Según los biógrafos Tomás Fernández y Elena Tamaro, «Sagasta moderó sus inclinaciones revolucionarias de juventud, admitiendo no solo la Constitución conservadora de Cánovas, sino también la manipulación sistemática de las elecciones para turnarse artificialmente en el Gobierno. Pero, al mismo tiempo, introdujo en el régimen innovaciones que le dieron credibilidad y flexibilidad suficientes para sobrevivir hasta 1923: repuso a los catedráticos expulsados de la universidad por sus ideas políticas, amplió la libertad de imprenta, estableció la libertad de asociación que permitió el desarrollo del sindicalismo, reguló el juicio por jurados y restableció definitivamente el sufragio universal».

El final fue decadente.
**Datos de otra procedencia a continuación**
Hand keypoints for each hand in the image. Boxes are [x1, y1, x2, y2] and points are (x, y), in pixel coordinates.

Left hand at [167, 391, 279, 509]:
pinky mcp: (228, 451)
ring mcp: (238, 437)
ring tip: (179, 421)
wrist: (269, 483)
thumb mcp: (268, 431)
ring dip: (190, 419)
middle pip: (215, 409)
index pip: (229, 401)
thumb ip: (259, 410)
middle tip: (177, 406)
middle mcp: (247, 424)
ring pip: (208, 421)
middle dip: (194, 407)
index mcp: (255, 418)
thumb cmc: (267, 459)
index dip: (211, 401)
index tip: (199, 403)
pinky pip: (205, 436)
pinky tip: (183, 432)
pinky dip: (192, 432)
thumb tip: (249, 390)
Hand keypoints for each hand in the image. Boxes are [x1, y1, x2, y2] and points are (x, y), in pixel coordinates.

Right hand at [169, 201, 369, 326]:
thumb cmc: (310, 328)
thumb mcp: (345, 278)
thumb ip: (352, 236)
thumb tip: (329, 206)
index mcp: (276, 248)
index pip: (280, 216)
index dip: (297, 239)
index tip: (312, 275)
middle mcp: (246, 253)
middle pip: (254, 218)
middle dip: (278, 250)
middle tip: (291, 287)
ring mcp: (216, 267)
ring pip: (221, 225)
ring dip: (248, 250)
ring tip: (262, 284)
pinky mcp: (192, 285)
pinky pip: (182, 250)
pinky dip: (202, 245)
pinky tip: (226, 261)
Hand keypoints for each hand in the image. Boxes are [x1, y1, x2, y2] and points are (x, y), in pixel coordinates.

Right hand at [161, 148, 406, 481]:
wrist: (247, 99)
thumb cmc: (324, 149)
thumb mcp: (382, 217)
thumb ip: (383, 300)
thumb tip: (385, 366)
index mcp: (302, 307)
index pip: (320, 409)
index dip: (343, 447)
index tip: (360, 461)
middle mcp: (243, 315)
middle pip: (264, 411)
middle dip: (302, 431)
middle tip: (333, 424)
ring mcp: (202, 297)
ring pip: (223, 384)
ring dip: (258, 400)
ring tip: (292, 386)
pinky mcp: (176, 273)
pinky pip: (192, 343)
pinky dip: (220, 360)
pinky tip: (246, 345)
Frecuentemente enfrentado con los militares reaccionarios y con los intereses inmovilistas de los plantadores cubanos, Sagasta no consiguió en las últimas colonias (Cuba, Puerto Rico y Filipinas) un régimen de autonomía que evitara la insurrección. Cuando estalló la rebelión, fue llamado de nuevo al gobierno y sufrió el peor tropiezo: al complicarse la situación con la intervención de los Estados Unidos en contra de España, aceptó ir a una guerra imposible de ganar para evitar una actitud entreguista que desacreditara al régimen y provocara otra revolución. Tuvo que asumir la derrota y la pérdida de las colonias (1898), así como las repercusiones morales, políticas y económicas que la crisis provocó en la metrópoli.

El 5 de enero de 1903, a los setenta y siete años, seis después de la muerte de su esposa, Sagasta murió en su domicilio de la Carrera de San Jerónimo a causa de una bronconeumonía. Fue enterrado con honores en el Panteón de Hombres Ilustres, en Madrid. El legado del viejo pastor camerano, maestro en hermanar libertad y orden, siempre comprometido con el progresismo pero responsable también de 'domesticar' el liberalismo, llega hasta nuestros días.